Task statement: When the string "casing" occurs in a line of the records, show that line.
++++ Source material ++++
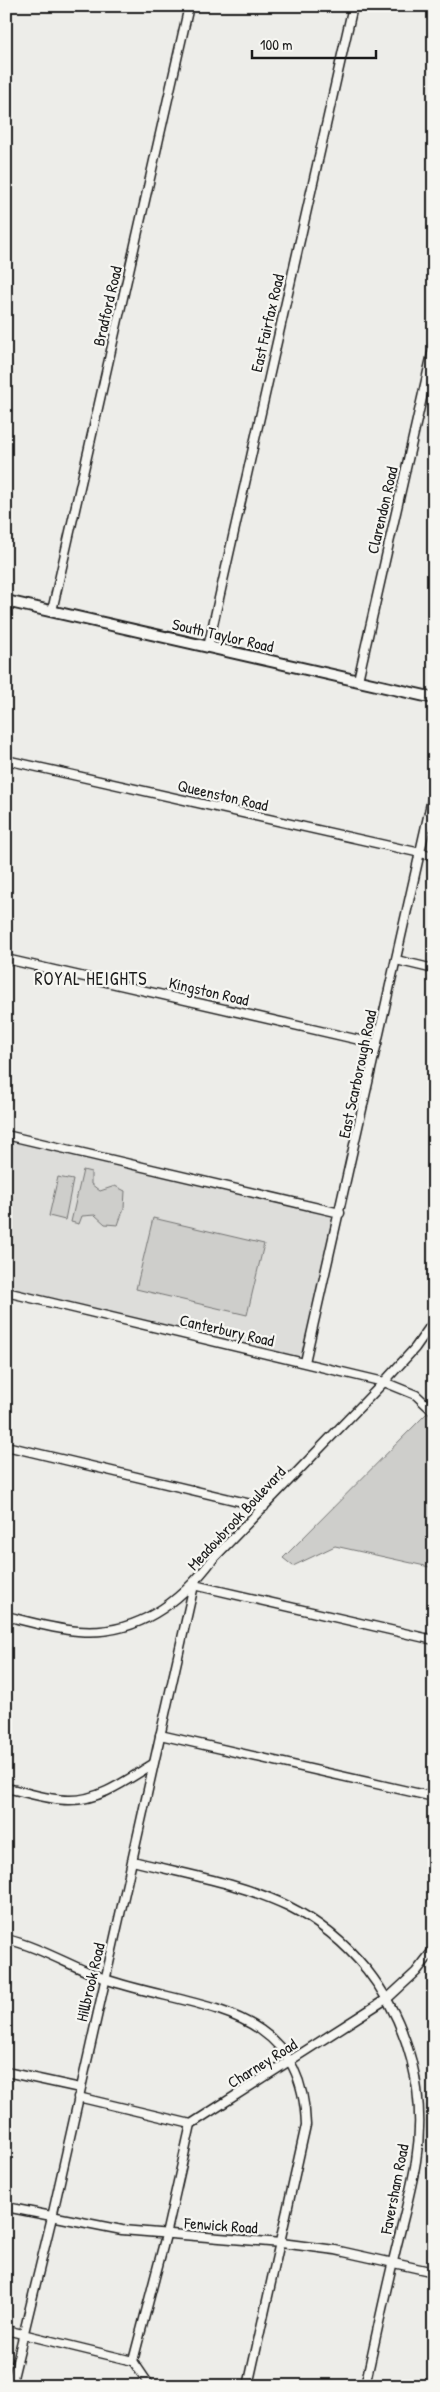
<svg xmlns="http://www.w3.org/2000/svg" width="440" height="2392" font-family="'Patrick Hand',sans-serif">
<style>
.built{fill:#ddddda}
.green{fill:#cececb;stroke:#757574}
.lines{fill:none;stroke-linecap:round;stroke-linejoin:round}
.minor-casing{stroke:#1c1c1c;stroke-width:11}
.secondary-casing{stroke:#1c1c1c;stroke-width:14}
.minor{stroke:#f6f6f2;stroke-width:8}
.secondary{stroke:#f6f6f2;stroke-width:10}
.labels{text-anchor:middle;stroke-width:4.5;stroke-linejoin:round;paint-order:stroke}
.street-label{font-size:16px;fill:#1c1c1c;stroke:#f6f6f2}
.neighbourhood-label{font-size:18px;letter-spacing:1px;fill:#1c1c1c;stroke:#f6f6f2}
</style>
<rect width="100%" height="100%" fill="#edede9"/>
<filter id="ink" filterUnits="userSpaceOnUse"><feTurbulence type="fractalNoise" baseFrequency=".02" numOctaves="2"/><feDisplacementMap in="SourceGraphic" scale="10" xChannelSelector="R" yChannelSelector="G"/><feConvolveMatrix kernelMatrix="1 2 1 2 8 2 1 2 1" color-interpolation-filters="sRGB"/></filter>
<g filter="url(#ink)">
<polygon class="built" points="6,1135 340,1213 305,1362 6,1292"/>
<g class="green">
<polygon points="83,1170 91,1172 91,1184 100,1191 115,1186 125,1191 124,1208 118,1225 105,1224 95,1215 82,1216 79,1224 71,1222"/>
<polygon points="58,1177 73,1180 65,1220 49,1216"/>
<polygon points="153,1218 264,1244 247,1315 136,1289"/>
<polygon points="431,1409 434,1412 434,1568 335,1546 293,1566 283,1558"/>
</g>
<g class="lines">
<defs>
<g id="minor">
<polyline points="52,611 189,6"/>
<polyline points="208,647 353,6"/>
<polyline points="358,680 434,345"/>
<polyline points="6,760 434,856"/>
<polyline points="6,959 377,1044"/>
<polyline points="396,960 434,969"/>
<polyline points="6,1135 340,1213"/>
<polyline points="6,1292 384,1382 416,1395 434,1412"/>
<polyline points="305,1362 434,790"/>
<polyline points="6,1446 264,1507"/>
<polyline points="194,1585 434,1640"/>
<path d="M6 1616C30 1622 54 1629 78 1631 136 1636 180 1603 213 1559L384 1382 415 1348 434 1321"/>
<polyline points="160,1735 434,1797"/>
<path d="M6 1788C26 1792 48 1800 68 1800 99 1801 127 1780 153 1764"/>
<path d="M133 1861C185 1874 240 1883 288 1906 320 1922 345 1943 367 1970 409 2023 427 2094 416 2161 411 2192 402 2223 395 2253 384 2297 375 2342 365 2386"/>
<path d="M6 1939C40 1947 72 1967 105 1979 194 2010 302 2001 306 2125L248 2386"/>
<polyline points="6,2072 80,2088"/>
<polyline points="78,2097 191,2124 388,1998 416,1972 434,1949"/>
<polyline points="6,2207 122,2230 281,2243 335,2250 434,2272"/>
<polyline points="6,2330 133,2361 150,2386"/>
<polyline points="133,2361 166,2235 191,2124"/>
<polyline points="11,2386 52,2217 194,1585"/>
</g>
<polyline id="secondary" points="6,601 434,698"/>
</defs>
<use href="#minor" class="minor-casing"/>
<use href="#secondary" class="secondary-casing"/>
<use href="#minor" class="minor"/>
<use href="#secondary" class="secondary"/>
</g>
</g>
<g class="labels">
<g class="street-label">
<text transform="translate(107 306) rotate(-77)" y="6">Bradford Road</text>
<text transform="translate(267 323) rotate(-77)" y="6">East Fairfax Road</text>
<text transform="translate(382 510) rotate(-77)" y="6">Clarendon Road</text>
<text transform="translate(223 635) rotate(13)" y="6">South Taylor Road</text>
<text transform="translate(223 795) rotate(13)" y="6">Queenston Road</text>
<text transform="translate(209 991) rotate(13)" y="6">Kingston Road</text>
<text transform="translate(357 1074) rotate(-78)" y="6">East Scarborough Road</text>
<text transform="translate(227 1330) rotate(13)" y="6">Canterbury Road</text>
<text transform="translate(236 1518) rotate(-47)" y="6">Meadowbrook Boulevard</text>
<text transform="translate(90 1982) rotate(-77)" y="6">Hillbrook Road</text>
<text transform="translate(262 2063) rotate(-32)" y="6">Charney Road</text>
<text transform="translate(394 2189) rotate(-79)" y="6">Faversham Road</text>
<text transform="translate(221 2225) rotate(4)" y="6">Fenwick Road</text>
</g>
<g class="neighbourhood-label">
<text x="91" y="985">ROYAL HEIGHTS</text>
</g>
</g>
<rect width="440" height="2392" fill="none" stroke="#f6f6f2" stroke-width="25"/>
<rect x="12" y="12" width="415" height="2367" fill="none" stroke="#1c1c1c" stroke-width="2" filter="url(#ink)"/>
<path d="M252 50v8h124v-8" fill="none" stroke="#1c1c1c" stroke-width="2.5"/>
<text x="260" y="50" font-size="15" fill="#1c1c1c" stroke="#f6f6f2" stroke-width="4" paint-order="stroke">100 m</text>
</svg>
++++
Answer for the task:
.minor-casing{stroke:#1c1c1c;stroke-width:11}
.secondary-casing{stroke:#1c1c1c;stroke-width:14}
<use href="#minor" class="minor-casing"/>
<use href="#secondary" class="secondary-casing"/>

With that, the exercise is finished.